Schedule and monitor ScrapAI spiders at scale with Apache Airflow. Each spider becomes a DAG with automatic discovery, project-based organization, and optional S3 upload.
Overview
The Airflow integration provides:
- Automatic DAG generation from your spider database
- Project-based organization with filtering and access control
- Scheduled crawls with configurable intervals
- Real-time monitoring with logs and execution history
- S3 upload with gzip compression (optional)
Architecture
┌─────────────────────┐
│ Airflow Web UI │ Port 8080
│ (Browse/Trigger) │
└──────────┬──────────┘
│
┌──────────▼──────────┐
│ Airflow Scheduler │ Reads DAG files
│ (Manages Schedule) │ every few minutes
└──────────┬──────────┘
│
┌──────────▼──────────┐
│ DAG Generator │ Queries ScrapAI DB
│ (Python script) │ Generates DAGs dynamically
└──────────┬──────────┘
│
┌──────────▼──────────┐
│ ScrapAI Database │ Your spider configs
│ (PostgreSQL) │
└─────────────────────┘
│
┌──────────▼──────────┐
│ Bash Operator │ Executes:
│ (Run Task) │ ./scrapai crawl {name}
└─────────────────────┘
Quick Start
Add to your .env file:
# Airflow admin credentials
_AIRFLOW_WWW_USER_USERNAME=admin
_AIRFLOW_WWW_USER_PASSWORD=your_secure_password
# Set Airflow UID to match your user
AIRFLOW_UID=$(id -u)
# ScrapAI Database connection (PostgreSQL required)
# Note: Must use connection string format, not individual variables
DATABASE_URL=postgresql://user:password@host.docker.internal:5432/scrapai
2. Start Airflow
docker compose -f docker-compose.airflow.yml up -d
Wait 1-2 minutes for initialization.
3. Access Web UI
Open http://localhost:8080 and log in with your credentials.

+++

[Task objective]
Set down the passage of the Airflow integration guide between "Schedule and monitor" and "gzip compression (optional)", inclusive, without any change. The listing placed after this point has no connection to the Airflow integration guide.

[Data shown]
+++

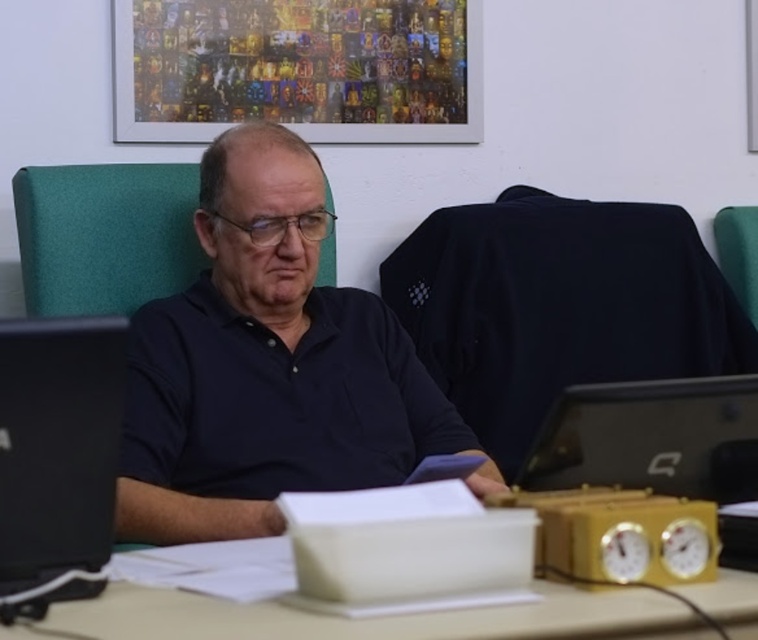
Image resolution: width=758 pixels, height=640 pixels. Describe the element at coordinates (558, 305) in the screenshot. I see `black fabric at center` at that location.

Does black fabric at center appear over black glossy laptop at left?

Yes, black fabric at center is above black glossy laptop at left.

The image size is (758, 640). What are the coordinates of `black fabric at center` in the screenshot? It's located at (558, 305).

Is dark blue shirt at center thinner than black fabric at center?

Yes.

Who is more forward, (199, 374) or (565, 346)?

Point (199, 374) is more forward.

I want to click on dark blue shirt at center, so (x=265, y=364).

Is point (462, 380) behind point (713, 435)?

Yes, point (462, 380) is behind point (713, 435).

Can you confirm if black fabric at center is wider than black glossy laptop at right?

Yes.

Between point (478, 387) and point (731, 396), which one is positioned behind?

The point (478, 387) is behind.

Identify the location of black fabric at center. (558, 305).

+++

[Answer for this exercise]
Schedule and monitor ScrapAI spiders at scale with Apache Airflow. Each spider becomes a DAG with automatic discovery, project-based organization, and optional S3 upload.
Overview
The Airflow integration provides:
- Automatic DAG generation from your spider database
- Project-based organization with filtering and access control
- Scheduled crawls with configurable intervals
- Real-time monitoring with logs and execution history
- S3 upload with gzip compression (optional)